=== Your objective ===
Render the rows below as a Markdown table with two columns, No. and Line, giving each nonblank line its own number and skipping blank lines. Leave the pictures out of the answer.

━━━━━━━━━━━━━━━━

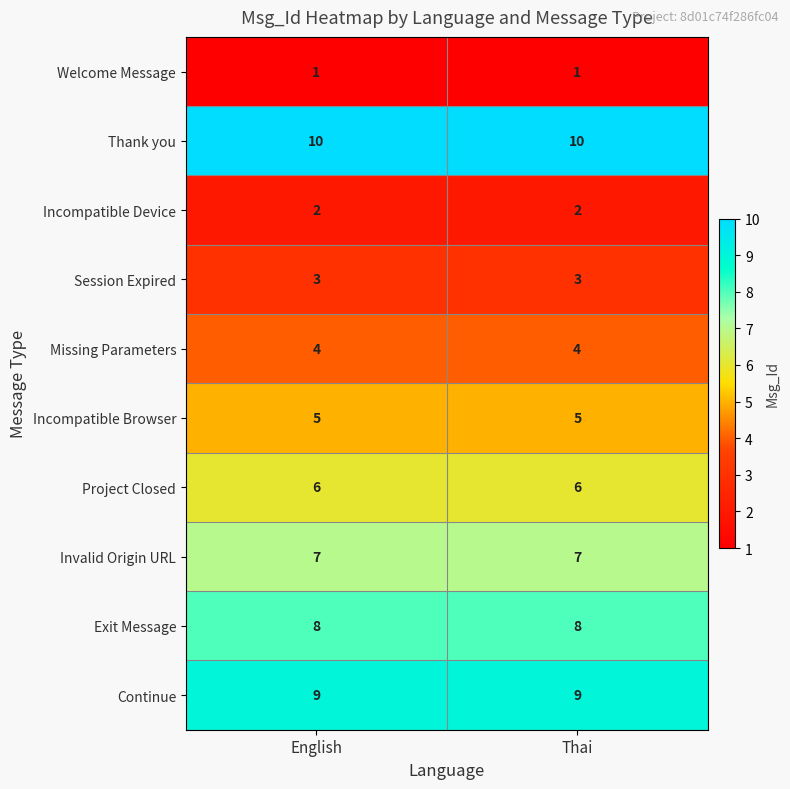

How many series are shown in this chart?

10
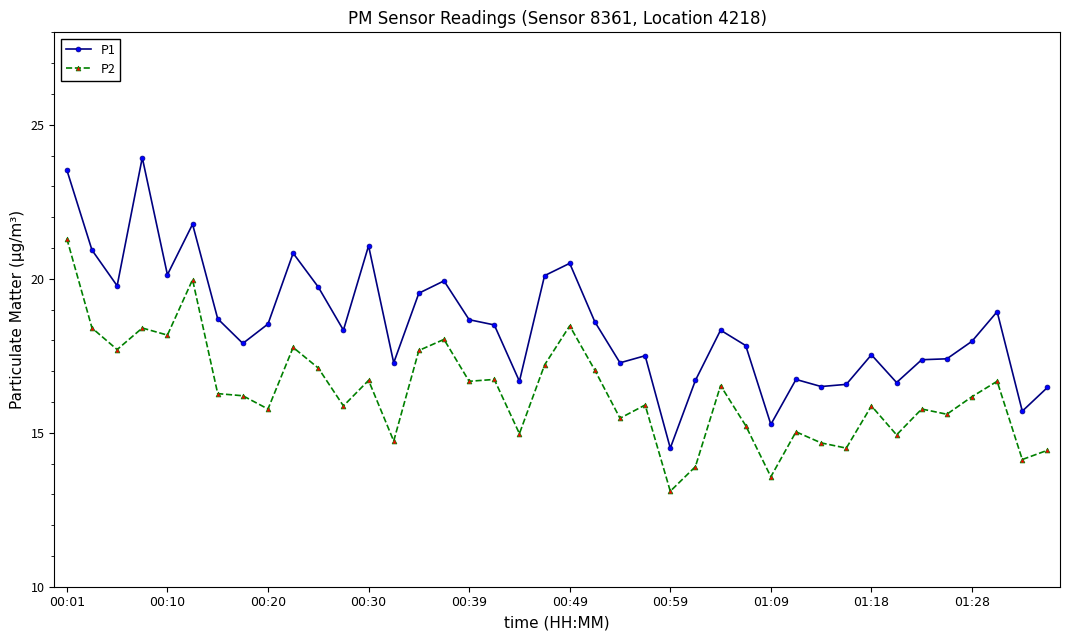

True or false: P1 and P2 intersect in this chart.

False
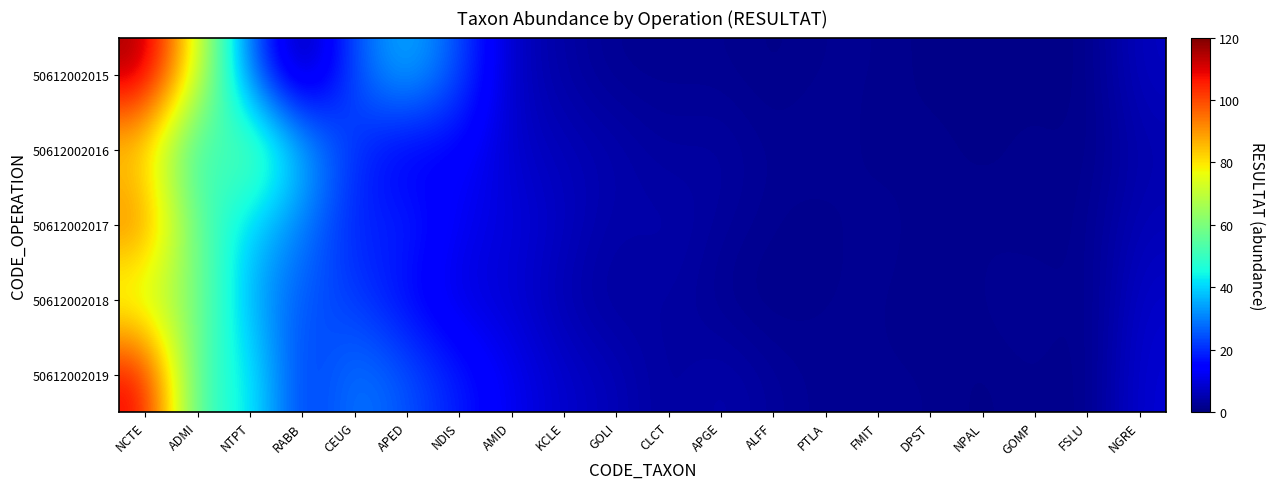

What is the maximum value shown in the chart?

117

━━━━━━━━━━━━━━━━

=== Your solution ===
| No. | Line |
|---|---|
| 1 | How many series are shown in this chart? |
| 2 | 10 |
| 3 | True or false: P1 and P2 intersect in this chart. |
| 4 | False |
| 5 | What is the maximum value shown in the chart? |
| 6 | 117 |